Binnington’s competitive instincts have served him well during this run to the top of the Western Conference.

"He’s been very good. From day one, not really knowing the result or the status of Scott, he was put into a situation where he was going to get a chance to play," Reeds explained. "Jordan’s a real competitor and any setbacks that he’s experienced, he’s been able to come back with a good outing. For the most part, I think his record speaks for itself."

While some may say moving from back-up status to the starter role would be the biggest challenge, Reeds explained that it’s actually the role switch to the back-up that poses the biggest challenge.

"For any of these kids, when you draft them, they’ve always been the number one on their team, so it’s difficult for them to sit back and wait for their opportunity," Reeds added. "The biggest challenges that these players have is waiting, but continuing to do the work and do the work so that when your time arrives you’re prepared for it. He’s handled it very well.

"Even bringing in Michael Zador (TB), who has experience, that’s been another challenge for him. You kind of keep him on his toes and if he isn’t getting the job done, then there’s a player that we can turn to as well."

Binnington’s play has elevated him to the top of the OHL‘s goaltending prospects. He’s the second-ranked netminder by Central Scouting and seventh-overall in terms of domestic goalies.

"I’m very pleased with my ranking, but it really doesn’t mean much until it’s all said and done, though," he said. "Obviously it’s a bit of a momentum boost for me and a boost to my confidence, so I just want to build on that, keep doing what I’m doing, and see where I end up."

While the presence of scouts can pose a challenge, Binnington explained that for a goalie, draft rankings aren’t front of mind.

"Yeah, you are aware of the scouts, but you really try not to think about it and just focus on the game," Binnington explained. "You can’t worry about that stuff, especially as a goalie. Even if you go in the fourth or the fifth round, that’s a great result as a goalie. Just to get drafted is a great honor, so we’ll see how it works out."

Binnington said he’s long been a fan of Pittsburgh Penguins‘ netminder Marc-André Fleury ("I like his style and how he plays and battles,") however he refused to suggest a preference for which club he’ll be drafted by — even when told the "it’s just an honor" line is a cop-out.

"I’d have to say, truly, it’s just an honor to be drafted," he said, laughing. "I don’t really have a team that I’m looking forward to be taken by, or going for — I’m just happy to be taken by anyone."

However, growing up in Richmond Hill does mean he has some NHL roots. "Born in Toronto, so you’ve got to be a Toronto fan." And, like a true Leafs’ fan, optimism reigns supreme. "They’re starting to come around a bit."
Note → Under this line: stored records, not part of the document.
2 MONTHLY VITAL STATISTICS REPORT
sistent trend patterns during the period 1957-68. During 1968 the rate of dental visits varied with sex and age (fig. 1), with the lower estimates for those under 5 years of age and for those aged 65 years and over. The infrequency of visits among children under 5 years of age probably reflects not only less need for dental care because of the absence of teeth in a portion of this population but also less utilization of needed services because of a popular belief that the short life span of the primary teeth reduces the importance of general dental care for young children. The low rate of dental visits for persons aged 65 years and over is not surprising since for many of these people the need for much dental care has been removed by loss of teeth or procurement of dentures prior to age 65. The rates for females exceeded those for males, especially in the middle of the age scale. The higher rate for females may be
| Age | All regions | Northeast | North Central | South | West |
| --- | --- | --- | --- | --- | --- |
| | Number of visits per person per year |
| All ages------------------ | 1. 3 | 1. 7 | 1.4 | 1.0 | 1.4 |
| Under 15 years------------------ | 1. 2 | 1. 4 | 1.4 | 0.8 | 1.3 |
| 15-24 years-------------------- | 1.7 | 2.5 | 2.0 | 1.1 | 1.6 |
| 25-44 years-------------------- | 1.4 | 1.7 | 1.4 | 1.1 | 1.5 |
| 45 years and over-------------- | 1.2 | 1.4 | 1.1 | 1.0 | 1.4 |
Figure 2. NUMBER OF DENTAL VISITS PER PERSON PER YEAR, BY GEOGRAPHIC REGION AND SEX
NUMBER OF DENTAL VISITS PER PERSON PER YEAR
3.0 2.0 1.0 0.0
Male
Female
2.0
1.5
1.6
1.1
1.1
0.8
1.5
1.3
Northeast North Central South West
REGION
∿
Reeds said his goalie needs to work on his size as he prepares for the next level. "I think the biggest thing is his strength. I mean, he’s still just 17, he’s still growing, so the biggest thing is his strength and his consistency," he said.

Binnington wholeheartedly agrees. "Probably just getting stronger and bigger, and also mental-focus-wise, I can also work on that too," he explained. "I need to work on getting stronger and quicker."

And despite having a pair of netminders on the roster who have been selected by NHL squads, Binnington said he’s hoping to use the off-season to pick their brains about the draft experience.

"Here and there, I’ll ask the guys about what’s going on," he said. "But I think I’ll wait more until after the season and in the off-season I’ll turn to them so they can give me advice and fill me in on what happens."

Binnington hopes that time won’t come any time soon. After all, when it comes to drafting, nothing succeeds like success.

"Everyone likes someone who has won something," he said. "The team that I’m on, everyone gets along well and everything’s working out so far."